Speaking of action, the gameplay as one would expect in a Robocop game is a first-person shooter. Now, I remember when the first gameplay previews came out for this game, and a lot of people’s responses were complaining about his movement. Yes, he does walk slowly but this is not an advanced movement shooter, it is about allocating targets quickly and using the environment such as explosive barrels, enemy weapons, enemies themselves or cover you can . It is about certain threats, like he does in the film as he can’t take cover like a normal human being, he must rely on his to take most of the damage.
Let’s talk guns, of course it being a Robocop game you have the iconic Auto-9 machine pistol but you can upgrade this weapon. You get the standard three burst fire to begin with, but with a few tweaks you can turn it into an automatic killing machine which turns bad guys into bloody red giblets.
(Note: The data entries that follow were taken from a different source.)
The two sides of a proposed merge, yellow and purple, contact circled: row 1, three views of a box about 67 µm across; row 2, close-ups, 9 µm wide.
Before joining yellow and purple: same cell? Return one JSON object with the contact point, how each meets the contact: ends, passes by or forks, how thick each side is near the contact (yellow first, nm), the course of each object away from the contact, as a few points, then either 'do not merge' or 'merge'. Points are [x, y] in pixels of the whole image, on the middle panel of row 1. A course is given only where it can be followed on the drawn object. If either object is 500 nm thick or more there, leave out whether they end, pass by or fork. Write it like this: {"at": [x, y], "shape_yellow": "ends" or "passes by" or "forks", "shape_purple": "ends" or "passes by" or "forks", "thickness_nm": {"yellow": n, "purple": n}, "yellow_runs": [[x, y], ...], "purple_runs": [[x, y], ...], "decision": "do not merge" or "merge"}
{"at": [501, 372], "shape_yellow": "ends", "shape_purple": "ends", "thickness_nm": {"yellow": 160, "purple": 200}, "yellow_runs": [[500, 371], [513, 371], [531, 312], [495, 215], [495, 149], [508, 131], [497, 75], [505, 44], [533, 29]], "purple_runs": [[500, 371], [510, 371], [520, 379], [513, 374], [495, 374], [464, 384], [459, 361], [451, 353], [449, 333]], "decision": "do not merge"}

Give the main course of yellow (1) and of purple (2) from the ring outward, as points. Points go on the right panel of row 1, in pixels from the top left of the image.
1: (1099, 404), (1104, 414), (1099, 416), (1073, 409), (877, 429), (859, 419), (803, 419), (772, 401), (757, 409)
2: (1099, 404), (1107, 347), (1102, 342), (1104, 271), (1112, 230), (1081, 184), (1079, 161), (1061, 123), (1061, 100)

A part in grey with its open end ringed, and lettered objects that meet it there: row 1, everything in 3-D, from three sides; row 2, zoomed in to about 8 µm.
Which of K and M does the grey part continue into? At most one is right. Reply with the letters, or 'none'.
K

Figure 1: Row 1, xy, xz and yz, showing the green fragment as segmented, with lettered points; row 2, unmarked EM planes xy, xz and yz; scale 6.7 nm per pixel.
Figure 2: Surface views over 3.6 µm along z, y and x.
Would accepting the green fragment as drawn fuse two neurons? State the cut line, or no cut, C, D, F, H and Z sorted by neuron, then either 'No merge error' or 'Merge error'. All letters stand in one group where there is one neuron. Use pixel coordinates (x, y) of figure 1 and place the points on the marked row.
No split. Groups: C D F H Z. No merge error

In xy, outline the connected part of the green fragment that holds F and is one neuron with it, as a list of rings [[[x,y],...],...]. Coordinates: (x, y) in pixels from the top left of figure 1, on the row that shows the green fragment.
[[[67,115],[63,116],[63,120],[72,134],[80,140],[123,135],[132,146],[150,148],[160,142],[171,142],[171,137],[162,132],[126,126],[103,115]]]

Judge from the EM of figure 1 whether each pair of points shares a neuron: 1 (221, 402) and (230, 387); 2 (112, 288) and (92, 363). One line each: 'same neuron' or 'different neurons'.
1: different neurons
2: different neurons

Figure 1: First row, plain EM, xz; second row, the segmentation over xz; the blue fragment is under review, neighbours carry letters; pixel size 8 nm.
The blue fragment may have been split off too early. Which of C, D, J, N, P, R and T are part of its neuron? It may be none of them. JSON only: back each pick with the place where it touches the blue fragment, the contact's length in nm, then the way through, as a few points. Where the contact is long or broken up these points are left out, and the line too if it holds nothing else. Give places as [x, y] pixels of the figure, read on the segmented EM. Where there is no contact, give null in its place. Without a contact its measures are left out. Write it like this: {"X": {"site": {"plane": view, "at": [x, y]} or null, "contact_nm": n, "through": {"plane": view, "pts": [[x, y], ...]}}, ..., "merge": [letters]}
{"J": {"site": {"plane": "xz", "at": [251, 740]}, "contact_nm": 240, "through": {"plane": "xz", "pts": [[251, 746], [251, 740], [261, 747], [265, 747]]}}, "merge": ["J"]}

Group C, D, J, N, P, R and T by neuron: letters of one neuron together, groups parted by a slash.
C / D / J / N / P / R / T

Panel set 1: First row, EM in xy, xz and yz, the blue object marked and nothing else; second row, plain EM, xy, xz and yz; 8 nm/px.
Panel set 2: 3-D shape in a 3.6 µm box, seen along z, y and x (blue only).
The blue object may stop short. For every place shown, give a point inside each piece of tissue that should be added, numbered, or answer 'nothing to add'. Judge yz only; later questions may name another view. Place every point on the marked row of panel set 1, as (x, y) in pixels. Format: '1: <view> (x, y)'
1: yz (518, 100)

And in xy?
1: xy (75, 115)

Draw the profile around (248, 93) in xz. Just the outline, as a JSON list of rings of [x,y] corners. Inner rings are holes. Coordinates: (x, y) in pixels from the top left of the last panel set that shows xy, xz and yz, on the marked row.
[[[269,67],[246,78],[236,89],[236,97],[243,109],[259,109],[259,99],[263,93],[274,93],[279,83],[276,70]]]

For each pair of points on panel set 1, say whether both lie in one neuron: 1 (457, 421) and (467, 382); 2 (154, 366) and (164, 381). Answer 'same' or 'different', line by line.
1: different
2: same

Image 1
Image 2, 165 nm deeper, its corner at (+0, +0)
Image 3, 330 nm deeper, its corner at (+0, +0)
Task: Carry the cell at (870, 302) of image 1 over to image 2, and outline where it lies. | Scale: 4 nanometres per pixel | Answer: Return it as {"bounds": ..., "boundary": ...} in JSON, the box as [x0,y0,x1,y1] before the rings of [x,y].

I know the diehard Robocop fans may be opposed to this, but you can also pick up enemy weapons and use them too. Now, this is nothing too exciting, it is your usual modern weaponry you see in most shooters, AKs, Uzi’s, Shotguns, Handguns of various calibers, Sniper Rifles and many more. You can stick to your Auto-9 as it has infinite ammo which sounds broken, but certain weapons you pick up do have better damage against certain enemies, such as criminals to the malfunctioning ED209 bipeds you will come across. Plus, it just adds variety to firefights, and you can’t go wrong with a shotgun to clear a room as Robocop shoots it with one hand, and all is left is a bloody mist where a person once stood.
It’s not all about shooting criminals with reasonable force, as a police officer you scout areas and crime scenes for evidence. There are certain areas you cannot enter until you have enough evidence to gain a warrant, as this falls into one of Murphy’s directives. You can explore various open ended hub areas, not too dissimilar to Deus Ex not as though, but it is a welcome change after gunning down criminals. You can solve side crimes, and if you want to unleash your inner parking attendant issue tickets to illegally parked cars.
Visually it is great for the most part, the only real issue with the visuals some of the character models. Now, I am going to cut the developers some slack as this game was made by a small team on a minuscule budget, but some textures do standout compared to the higher quality ones. The character model of Robocop is perfect, almost beat for beat from the film, his looks great, and his movements are on point from the film where it is intentionally stiff. However, some character models do look like upscaled PS2 models, but this is most NPCs you tend to walk past. The environments suffer with the same issue, the game really shines at night where you see the neon lights reflect in puddles with the distant police lights lighting the dark and gritty alley ways of crime. However, a lot of the daytime levels can look a bit washed out, but again I will cut the developers a bit of slack as this is neither a triple A game nor an indie game, it is smack bang in the middle.
Robocop: Rogue City is a blast; it shows amazing attention to detail to the source material which is amazing considering this is not a big budget title. We need more of these types of games, middle of the ground experience that delivers a fun and entertaining gameplay experience. If you are a Robocop fan then this is an immediate play, but even if you are not familiar with the source material it is fun, nonetheless. I highly recommend it!